# Kindle fire hd



## kobowm (Jun 10, 2011)

My wife just won a kindle fire HD and I see no ROMs for it. Can I use the kindle fire ROMs on the kindle fire HD?

Sent from my Galaxy Nexus using RootzWiki


----------



## Sicklysuite (Jul 2, 2011)

kobowm said:


> My wife just won a kindle fire HD and I see no ROMs for it. Can I use the kindle fire ROMs on the kindle fire HD?
> 
> Sent from my Galaxy Nexus using RootzWiki


I'm gonna go out on a limb and say... nope.
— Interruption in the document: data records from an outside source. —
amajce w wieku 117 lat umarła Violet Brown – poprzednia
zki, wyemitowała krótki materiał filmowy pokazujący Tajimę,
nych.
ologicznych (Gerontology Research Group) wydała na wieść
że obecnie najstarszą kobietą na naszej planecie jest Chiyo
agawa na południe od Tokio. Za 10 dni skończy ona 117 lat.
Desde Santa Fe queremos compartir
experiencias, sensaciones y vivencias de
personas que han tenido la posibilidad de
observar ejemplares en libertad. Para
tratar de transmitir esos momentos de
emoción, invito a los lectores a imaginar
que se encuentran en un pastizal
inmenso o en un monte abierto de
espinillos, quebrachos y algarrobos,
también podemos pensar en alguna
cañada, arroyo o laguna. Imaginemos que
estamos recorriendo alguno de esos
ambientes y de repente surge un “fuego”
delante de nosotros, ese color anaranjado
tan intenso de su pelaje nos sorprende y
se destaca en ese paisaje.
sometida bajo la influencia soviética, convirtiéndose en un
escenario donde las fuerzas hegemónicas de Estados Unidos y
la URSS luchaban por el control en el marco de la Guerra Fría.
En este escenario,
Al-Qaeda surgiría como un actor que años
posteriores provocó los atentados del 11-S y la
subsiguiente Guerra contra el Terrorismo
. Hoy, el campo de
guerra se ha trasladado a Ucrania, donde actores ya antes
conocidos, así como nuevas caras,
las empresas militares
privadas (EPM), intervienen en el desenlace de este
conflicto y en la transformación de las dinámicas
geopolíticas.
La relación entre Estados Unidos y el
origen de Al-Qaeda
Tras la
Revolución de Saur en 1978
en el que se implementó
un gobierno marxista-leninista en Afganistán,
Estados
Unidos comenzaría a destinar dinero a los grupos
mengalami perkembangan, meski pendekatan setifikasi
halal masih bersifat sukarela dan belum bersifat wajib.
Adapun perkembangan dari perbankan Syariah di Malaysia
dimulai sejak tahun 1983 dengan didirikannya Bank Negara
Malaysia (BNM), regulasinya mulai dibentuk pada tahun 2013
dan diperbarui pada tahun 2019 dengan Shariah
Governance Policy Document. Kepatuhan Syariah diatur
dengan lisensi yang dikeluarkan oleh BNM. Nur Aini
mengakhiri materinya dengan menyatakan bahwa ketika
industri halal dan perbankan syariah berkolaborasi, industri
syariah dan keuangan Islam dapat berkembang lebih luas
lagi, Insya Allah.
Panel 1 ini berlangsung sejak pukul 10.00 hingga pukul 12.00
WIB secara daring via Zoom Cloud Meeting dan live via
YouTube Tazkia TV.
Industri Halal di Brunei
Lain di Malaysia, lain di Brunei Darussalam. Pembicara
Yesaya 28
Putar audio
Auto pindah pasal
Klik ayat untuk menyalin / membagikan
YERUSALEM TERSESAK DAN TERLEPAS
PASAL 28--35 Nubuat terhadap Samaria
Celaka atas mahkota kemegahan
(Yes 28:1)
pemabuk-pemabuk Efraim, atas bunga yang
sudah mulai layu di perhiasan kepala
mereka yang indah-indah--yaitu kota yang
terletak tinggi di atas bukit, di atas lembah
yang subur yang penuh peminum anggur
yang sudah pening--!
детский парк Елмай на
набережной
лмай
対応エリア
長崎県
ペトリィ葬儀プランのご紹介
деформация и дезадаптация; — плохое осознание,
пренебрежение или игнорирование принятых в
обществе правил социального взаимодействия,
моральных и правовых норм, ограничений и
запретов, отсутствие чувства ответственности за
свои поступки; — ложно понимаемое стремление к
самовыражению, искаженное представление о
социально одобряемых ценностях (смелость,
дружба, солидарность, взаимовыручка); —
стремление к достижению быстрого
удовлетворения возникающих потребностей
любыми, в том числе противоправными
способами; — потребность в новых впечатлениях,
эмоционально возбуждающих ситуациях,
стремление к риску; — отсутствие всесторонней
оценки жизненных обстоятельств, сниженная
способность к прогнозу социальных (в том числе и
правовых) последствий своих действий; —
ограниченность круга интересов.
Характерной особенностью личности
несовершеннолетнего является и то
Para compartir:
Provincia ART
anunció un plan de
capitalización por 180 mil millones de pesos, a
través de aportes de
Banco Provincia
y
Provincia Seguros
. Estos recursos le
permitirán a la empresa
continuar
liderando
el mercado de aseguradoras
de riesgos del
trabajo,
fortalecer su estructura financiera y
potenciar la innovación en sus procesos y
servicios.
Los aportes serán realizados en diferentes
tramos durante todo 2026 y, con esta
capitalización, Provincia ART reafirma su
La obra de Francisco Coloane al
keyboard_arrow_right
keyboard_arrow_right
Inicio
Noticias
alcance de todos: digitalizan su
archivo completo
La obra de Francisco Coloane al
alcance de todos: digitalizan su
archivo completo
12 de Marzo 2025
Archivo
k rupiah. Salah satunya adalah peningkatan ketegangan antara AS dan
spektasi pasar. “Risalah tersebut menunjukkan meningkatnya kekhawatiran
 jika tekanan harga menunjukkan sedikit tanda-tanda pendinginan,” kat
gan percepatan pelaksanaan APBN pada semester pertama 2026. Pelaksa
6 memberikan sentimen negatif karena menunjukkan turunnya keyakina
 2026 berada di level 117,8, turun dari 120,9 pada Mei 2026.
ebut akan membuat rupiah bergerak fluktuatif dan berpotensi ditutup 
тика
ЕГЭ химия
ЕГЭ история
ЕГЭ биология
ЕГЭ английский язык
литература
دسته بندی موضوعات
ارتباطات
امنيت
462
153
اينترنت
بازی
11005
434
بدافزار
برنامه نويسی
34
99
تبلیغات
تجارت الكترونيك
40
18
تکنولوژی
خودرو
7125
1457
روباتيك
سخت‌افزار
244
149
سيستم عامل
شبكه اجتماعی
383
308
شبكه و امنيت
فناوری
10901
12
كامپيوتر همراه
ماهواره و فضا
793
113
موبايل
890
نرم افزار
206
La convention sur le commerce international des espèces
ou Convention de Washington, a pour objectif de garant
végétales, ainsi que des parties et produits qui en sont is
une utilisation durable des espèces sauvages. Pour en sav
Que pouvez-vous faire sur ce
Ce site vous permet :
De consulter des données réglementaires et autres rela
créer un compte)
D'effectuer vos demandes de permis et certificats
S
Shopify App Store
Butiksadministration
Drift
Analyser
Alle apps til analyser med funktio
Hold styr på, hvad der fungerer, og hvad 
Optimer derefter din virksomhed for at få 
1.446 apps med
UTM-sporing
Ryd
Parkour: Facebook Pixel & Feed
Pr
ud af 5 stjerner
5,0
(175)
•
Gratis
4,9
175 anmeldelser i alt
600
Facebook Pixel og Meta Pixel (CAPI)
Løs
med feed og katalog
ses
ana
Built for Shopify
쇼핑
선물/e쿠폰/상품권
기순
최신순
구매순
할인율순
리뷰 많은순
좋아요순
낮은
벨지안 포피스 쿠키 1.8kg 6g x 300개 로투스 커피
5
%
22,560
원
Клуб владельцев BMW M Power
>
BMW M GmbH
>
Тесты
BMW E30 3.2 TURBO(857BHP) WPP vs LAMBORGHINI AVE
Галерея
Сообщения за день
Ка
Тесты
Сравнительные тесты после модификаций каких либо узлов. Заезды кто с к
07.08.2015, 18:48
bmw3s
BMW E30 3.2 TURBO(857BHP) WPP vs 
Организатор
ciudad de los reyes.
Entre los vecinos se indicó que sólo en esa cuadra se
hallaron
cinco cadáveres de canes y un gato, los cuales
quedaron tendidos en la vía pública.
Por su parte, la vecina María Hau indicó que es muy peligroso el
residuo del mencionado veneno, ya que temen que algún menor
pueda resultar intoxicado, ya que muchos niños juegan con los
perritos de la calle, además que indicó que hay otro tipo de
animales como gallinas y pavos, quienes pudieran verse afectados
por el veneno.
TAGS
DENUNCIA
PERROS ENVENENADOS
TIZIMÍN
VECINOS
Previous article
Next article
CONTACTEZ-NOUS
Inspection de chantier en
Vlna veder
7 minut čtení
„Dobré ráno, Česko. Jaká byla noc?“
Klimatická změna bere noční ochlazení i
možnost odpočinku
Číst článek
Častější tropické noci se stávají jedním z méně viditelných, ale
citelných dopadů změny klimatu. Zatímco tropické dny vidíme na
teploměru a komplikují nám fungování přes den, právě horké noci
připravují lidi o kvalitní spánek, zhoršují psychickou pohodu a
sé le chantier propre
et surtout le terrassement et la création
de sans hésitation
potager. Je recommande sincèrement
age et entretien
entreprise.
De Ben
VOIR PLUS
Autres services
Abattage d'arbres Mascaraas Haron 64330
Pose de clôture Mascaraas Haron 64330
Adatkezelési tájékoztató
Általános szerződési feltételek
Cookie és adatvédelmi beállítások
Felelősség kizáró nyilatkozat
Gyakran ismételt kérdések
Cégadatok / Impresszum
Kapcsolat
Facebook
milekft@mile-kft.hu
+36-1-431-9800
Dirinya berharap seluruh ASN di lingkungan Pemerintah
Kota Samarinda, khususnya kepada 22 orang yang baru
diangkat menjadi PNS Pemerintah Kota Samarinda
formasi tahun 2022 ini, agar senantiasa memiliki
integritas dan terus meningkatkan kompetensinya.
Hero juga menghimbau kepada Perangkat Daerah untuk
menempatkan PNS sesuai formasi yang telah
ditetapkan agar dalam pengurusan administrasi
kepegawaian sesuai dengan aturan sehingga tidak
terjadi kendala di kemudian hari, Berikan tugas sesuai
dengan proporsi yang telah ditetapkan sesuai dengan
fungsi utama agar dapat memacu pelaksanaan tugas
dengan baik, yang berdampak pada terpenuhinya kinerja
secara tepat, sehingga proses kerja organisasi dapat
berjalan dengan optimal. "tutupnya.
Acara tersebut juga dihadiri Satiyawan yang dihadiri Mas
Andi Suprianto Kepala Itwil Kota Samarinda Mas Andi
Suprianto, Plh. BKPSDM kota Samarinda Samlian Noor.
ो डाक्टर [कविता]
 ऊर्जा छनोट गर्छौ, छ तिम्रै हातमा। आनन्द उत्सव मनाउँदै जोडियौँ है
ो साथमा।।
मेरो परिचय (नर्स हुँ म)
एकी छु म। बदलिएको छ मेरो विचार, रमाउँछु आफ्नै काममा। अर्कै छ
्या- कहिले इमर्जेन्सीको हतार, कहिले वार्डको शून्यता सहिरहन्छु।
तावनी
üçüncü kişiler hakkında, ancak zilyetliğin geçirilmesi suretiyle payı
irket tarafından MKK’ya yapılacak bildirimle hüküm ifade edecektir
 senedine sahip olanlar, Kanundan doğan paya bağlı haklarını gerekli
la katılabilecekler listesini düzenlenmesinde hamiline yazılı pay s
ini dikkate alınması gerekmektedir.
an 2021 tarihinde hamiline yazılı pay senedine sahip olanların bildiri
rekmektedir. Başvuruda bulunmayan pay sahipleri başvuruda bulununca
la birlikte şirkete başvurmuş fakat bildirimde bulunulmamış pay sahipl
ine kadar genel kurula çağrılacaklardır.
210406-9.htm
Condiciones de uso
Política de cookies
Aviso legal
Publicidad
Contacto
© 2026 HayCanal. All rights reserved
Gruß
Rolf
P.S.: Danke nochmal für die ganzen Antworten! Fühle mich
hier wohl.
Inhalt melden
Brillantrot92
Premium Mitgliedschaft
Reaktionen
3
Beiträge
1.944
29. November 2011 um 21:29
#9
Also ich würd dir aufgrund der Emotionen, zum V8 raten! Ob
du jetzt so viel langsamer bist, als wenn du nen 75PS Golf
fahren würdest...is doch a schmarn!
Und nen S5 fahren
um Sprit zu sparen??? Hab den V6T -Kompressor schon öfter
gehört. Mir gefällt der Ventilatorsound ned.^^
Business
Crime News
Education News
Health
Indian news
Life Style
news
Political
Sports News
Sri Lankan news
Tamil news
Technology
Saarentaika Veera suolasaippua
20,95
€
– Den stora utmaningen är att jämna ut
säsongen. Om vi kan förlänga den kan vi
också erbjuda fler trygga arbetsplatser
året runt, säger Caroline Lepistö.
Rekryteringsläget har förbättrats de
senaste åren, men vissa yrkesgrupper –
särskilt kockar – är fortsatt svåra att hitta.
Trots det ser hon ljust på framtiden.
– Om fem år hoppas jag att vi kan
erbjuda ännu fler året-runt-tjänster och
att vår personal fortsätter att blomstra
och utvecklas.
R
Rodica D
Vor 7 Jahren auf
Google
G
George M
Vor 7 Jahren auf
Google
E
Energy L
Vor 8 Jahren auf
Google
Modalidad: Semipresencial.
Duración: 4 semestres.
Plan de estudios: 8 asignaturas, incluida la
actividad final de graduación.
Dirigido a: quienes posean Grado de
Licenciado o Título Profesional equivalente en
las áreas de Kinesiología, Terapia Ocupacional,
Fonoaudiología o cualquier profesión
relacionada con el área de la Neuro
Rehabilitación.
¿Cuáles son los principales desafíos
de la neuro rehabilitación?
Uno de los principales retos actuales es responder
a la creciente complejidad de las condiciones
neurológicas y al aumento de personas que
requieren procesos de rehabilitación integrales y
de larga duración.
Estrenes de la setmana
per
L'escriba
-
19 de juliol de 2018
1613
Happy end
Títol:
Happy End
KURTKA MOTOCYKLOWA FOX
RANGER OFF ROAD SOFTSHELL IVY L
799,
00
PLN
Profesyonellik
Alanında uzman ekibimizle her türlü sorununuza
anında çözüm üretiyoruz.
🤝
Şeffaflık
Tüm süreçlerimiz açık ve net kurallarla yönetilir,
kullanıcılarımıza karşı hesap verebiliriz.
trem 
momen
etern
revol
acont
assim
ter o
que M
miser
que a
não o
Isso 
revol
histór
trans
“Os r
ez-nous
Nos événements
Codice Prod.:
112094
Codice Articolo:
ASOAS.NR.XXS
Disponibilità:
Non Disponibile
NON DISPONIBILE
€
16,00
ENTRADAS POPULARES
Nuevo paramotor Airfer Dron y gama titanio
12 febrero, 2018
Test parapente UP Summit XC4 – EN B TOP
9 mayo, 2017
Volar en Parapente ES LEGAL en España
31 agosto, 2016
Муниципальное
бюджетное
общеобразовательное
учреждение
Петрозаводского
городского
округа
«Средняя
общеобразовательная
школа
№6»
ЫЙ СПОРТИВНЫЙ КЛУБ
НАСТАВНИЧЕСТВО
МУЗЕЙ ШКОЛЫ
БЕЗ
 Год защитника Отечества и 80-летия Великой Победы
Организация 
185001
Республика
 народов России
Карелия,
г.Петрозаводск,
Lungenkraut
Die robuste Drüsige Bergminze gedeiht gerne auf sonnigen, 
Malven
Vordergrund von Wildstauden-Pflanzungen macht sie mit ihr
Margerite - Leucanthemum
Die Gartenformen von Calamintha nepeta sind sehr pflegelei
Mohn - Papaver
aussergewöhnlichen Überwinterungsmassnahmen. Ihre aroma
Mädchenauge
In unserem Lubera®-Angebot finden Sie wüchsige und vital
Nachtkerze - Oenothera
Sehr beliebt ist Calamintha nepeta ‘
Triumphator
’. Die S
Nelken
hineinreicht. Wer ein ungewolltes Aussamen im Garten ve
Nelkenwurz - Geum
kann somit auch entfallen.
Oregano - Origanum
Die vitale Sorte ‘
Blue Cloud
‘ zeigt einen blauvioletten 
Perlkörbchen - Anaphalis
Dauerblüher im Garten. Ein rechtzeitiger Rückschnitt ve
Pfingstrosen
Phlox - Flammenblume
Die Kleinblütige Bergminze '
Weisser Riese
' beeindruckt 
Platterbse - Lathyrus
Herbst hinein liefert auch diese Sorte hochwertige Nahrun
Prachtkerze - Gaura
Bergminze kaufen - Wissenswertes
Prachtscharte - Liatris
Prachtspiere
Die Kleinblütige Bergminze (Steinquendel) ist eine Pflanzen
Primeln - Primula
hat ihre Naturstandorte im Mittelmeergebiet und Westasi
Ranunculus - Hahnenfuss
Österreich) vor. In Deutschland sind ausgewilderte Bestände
The reason I say that is because the KF and the KFHD probably don't share the same kernels...

Sent from my Galaxy Nexus using RootzWiki


----------



## swieder227 (May 5, 2012)

Not certain, but highly recommend against it. It's not the same hardware, it will probably brick your tablet.

Sent from my CM10 SGS3 via Tapatalk


----------



## colt223 (Apr 19, 2012)

There are no stable ROMS yet, but CM10 is in the works right now. Rev Kyle has CM10 running on his Fire HD, but it still needs work before I would try it, since there is no custom recovery yet to restore if your Fire HD goes nuts, it would be a brick. Definitely do NOT use regular Fire ROMS, they will not work. And no custom recovery to load or restore yet.
There is fairly easy root access already, I got my son a Fire HD for Christmas, and rooted it before I gave it to him. ES File Explorer works great for sideloading apps.

Root thread here, I did both steps and it worked great.
http://forum.xda-dev...d.php?t=2035334

CM10 thread here:
http://forum.xda-dev...d.php?t=2029826


----------